South Africa has a very rich history and heritage. There are many tribes of South Africans. Like Indians, they have multiple spoken and written languages (11 official languages) with Zulu as the main one. It is known as the Rainbow nation where people of all colour and creed lived together. The people of South Africa fought a long and difficult fight against the apartheid regime for more than 50 years. Two entire generations had to fight extremely unfair systems like Bantu Education, Pass system and so on. South Africa is the only nation to have its own Women’s day which is on 9th August. This day marks the protest march of 1956 when thousands of women marched against the Pass law. Today it is a day celebrated all over the nation with great enthusiasm. Nelson Mandela was affectionately called Madiba by the South Africans. His birthday, 18th July, was also celebrated all over. Sadly the great soul passed away on Dec 5th 2013 after a long period of suffering. He was on a life support system for a long time and there were several rumours and secrecy surrounding his death. People were anticipating his death news for a long time. There were rumours like all the shops will be closed for days, consulates will be closed for days and so on. Surprisingly, everything was open and it was business as usual everywhere. Offices, Schools, Malls everything operated as usual. When I reached office the next day, there were flowers on the reception desk in his memory. There was a memorial service on 9th December in the FNB stadium and later on in his native village. However, there was no compulsory holiday on these occasions. This is something unimaginable in India. Normally from 2nd week of December, everything starts closing in South Africa for Christmas. People start going for long family vacations. Things come back to normal only after the first week of January. Many companies throw Christmas Parties for their employees in the 1st and the 2nd week of December, before they head for the vacation. Our office was in World Trade Centre which had a banquet hall. I was surprised to see Christmas parties going on and employees coming in theme costumes during the week of death of Nelson Mandela. It looked little odd to me to be celebrating at such an event. In India, all celebrations would have been cancelled. However South Africans believed in celebrating Mandela’s life and his work instead of mourning his death. This was indeed a different outlook.

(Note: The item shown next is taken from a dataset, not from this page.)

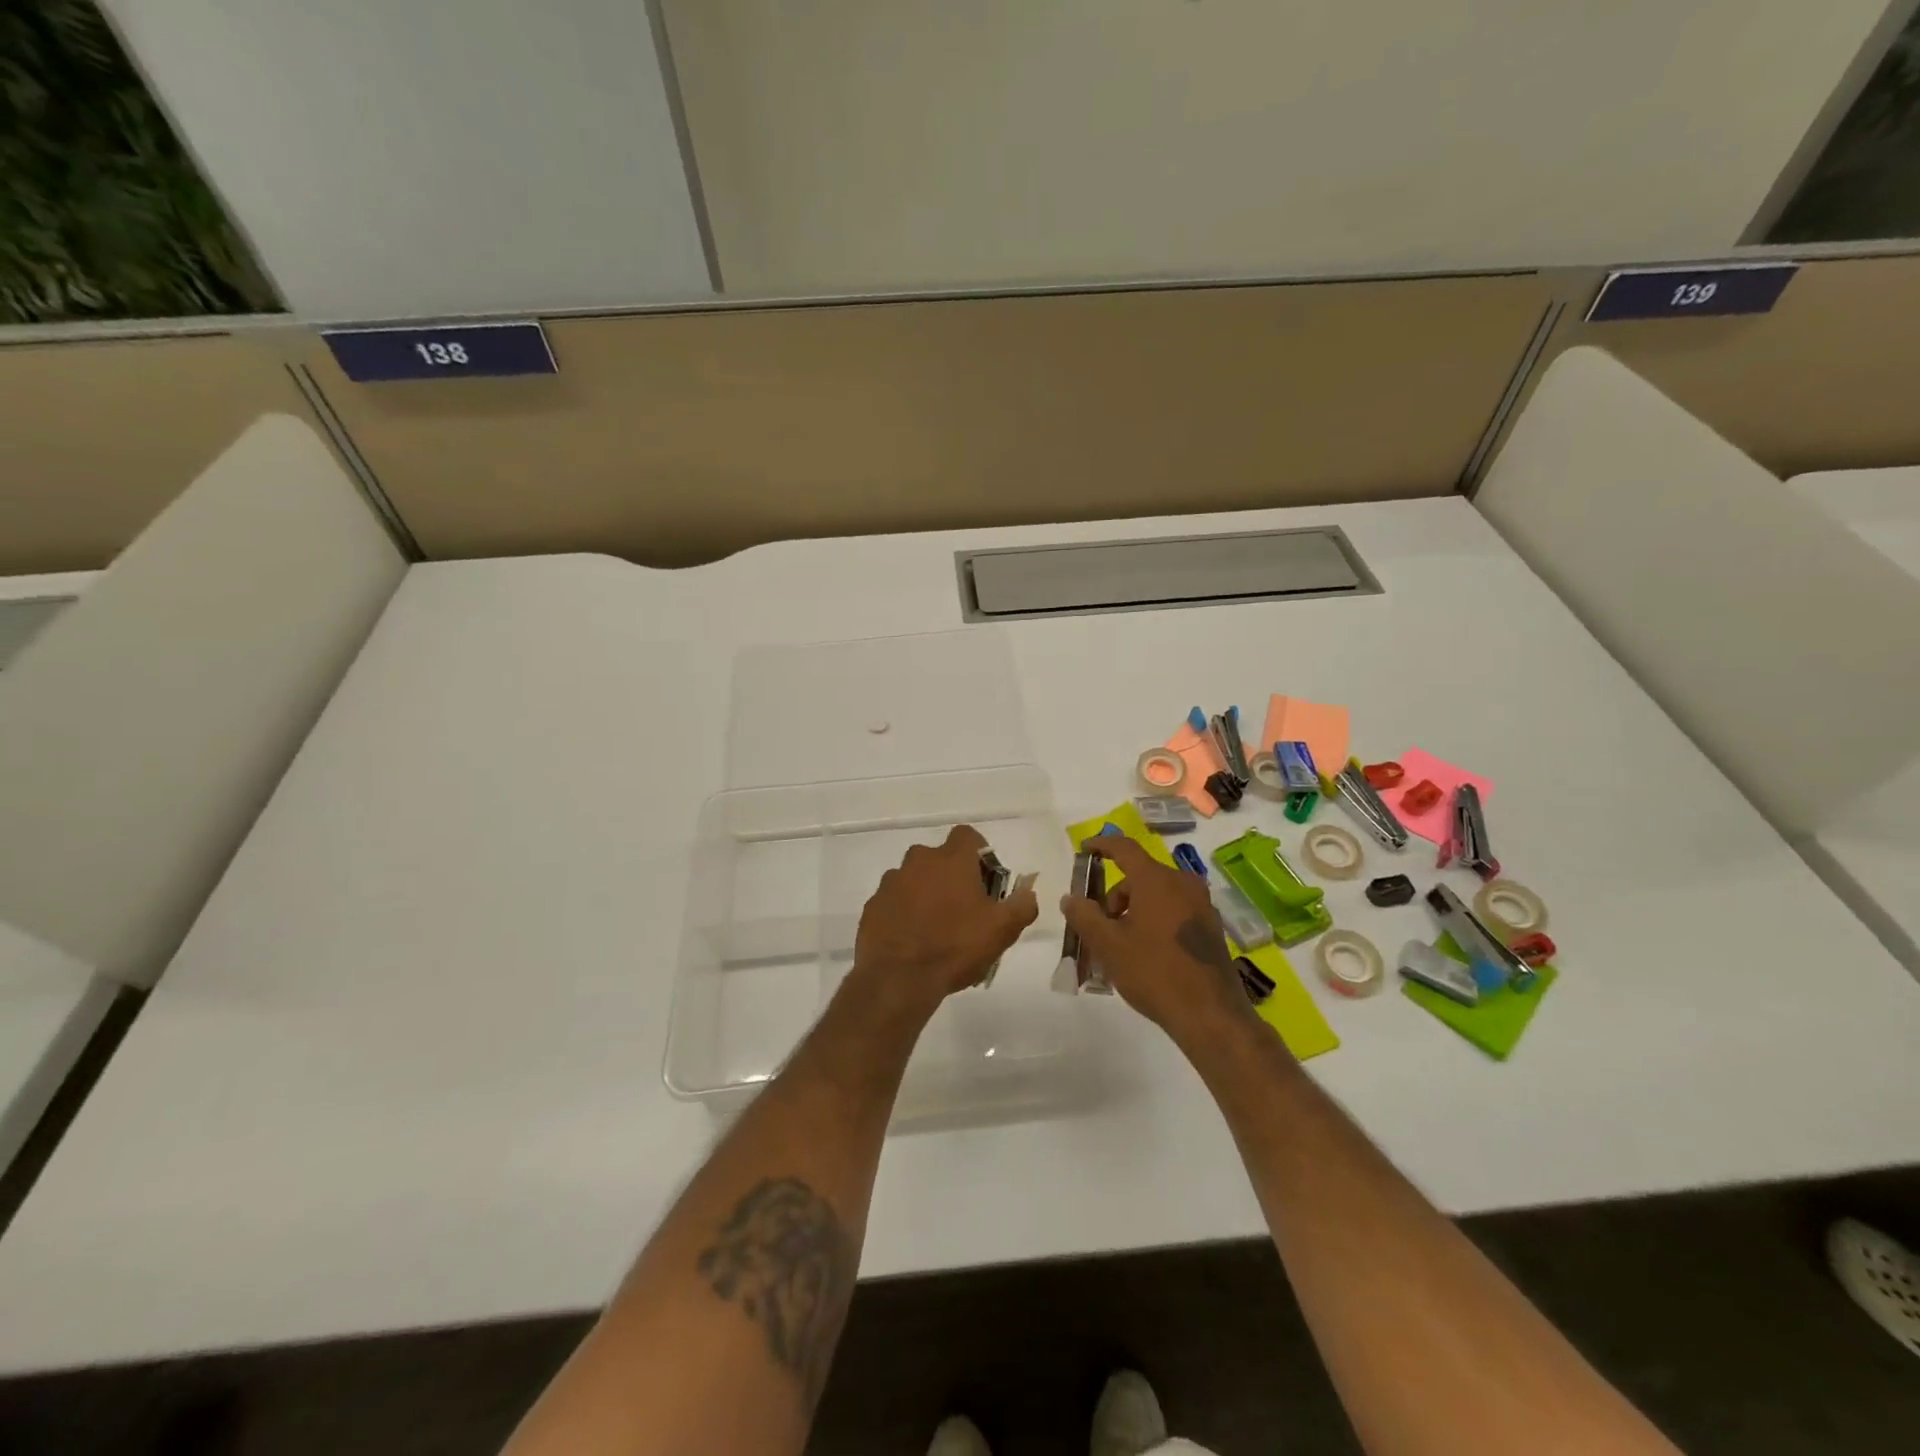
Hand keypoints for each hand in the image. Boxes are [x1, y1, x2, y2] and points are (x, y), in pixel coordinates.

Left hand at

One of the best places in Johannesburg was the Organic market in Bryanston. The ambiance and the atmosphere were good. It was a very lively, colorful and vibrant place. It was one of the best places to hang around and relax. During our last days in Johannesburg, we used to frequent the Organic Market; buying small art and craft items; having a cup of coffee or enjoying a leisurely lunch. There were other open markets in Rosebank and other places of Jo’burg as well. There were weekend markets where African Art and Craft were sold. These were very interesting place. Some of them also displayed African Tribal life, dance and other customs.

We came back to India in May 2014. From the month of March I stopped cooking at home. Almost every day we had invitations at friends’ places. After our university days, we never had such big friend circle. At the end of three years, I was happy that I got a chance to live in South Africa and got to know this beautiful country and its beautiful people.